As often happened in African American communities and churches, the women who formed the Northeast Texas Christian Missionary Society at the convention went to work raising money through an array of social affairs, including chicken hunts, chitterling suppers, candy pulls, fashion shows, queen contests, brideless weddings, Biblical plays, and other creative affairs. In less than four years, the women raised enough money to purchase forty-nine acres of land valued at $10,000 for the college in Anderson County, one and one-half miles north of Palestine. The site was chosen for its central location in East Texas where the majority of former slaves and their children lived. In 1910 a contract was let, the cornerstone laid in 1911, and the college opened its doors on January 2, 1912.

The first president was D. T. Cleaver; the faculty consisted of a domestic science teacher, an intermediate teacher, and a teacher of history and English. The next year I.Q. Hurdle, son of Reverend A. J. Hurdle became president of the college with five faculty members. While the name implied college level work, the majority of students performed at elementary level.

One student later described the school as more like home than college. Students worked as part of the learning experience. Boys would plow, girls milked cows, and all worked in the garden. Unfortunately, the dormitory-classroom building suspiciously burned in 1920 at the height of the second revival of Ku Klux Klan. The college was financially unable to rebuild. With the establishment of Jarvis College at Hawkins, Texas, the Northeast Texas Christian Theological and Industrial College abandoned the Palestine campus to merge with Jarvis. This led to reunification of the Northeast Texas Convention of the Disciples of Christ and the state convention of churches.
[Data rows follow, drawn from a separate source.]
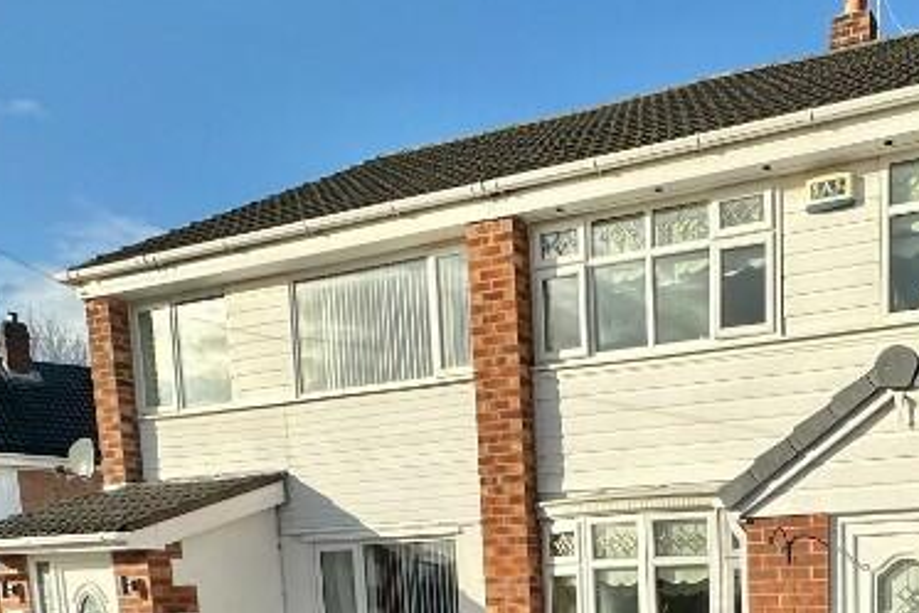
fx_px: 1021
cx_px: 754
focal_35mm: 40
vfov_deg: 29.0
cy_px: 734
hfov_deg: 45.6
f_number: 2.2
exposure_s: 1/1490
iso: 50
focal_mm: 2.22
Reverend Andrew Jackson Hurdle did not retire to his Hunt County farm to enjoy the company of these twenty-two children and his old age. After closing the college in Anderson County, he continued to preach and minister to his congregations and encourage young people to continue their education. He passed away in 1935 at the age of ninety, a well-respected African American minister and educator in Northeast Texas.